→ **Problem description**: For the word "Michael", copy every line of the material that includes it.

→ **Excerpted records**:
___

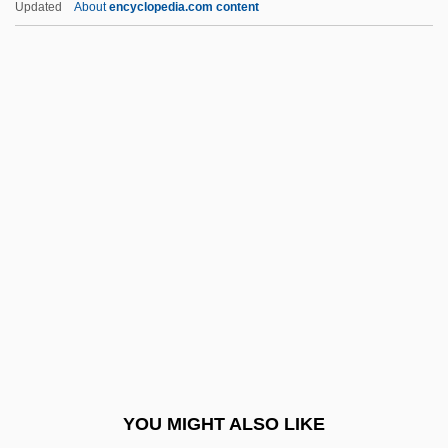
Updated
About
encyclopedia.com content
Touchline
Touching The Void
Touching For The King's Evil
Toughener
Tougher Than Leather
Toughie
Toughish
Toughlove
Toughness
Tougias, Michael J. 1955-
Tougias, Michael J. 1955–
YOU MIGHT ALSO LIKE
Touitou, Jean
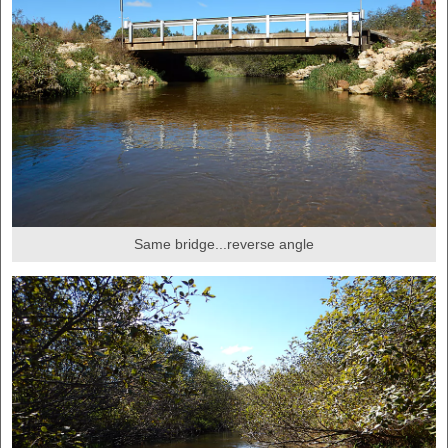
Same bridge...reverse angle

___

→ **Problem solution**:
Tougias, Michael J. 1955-
Tougias, Michael J. 1955–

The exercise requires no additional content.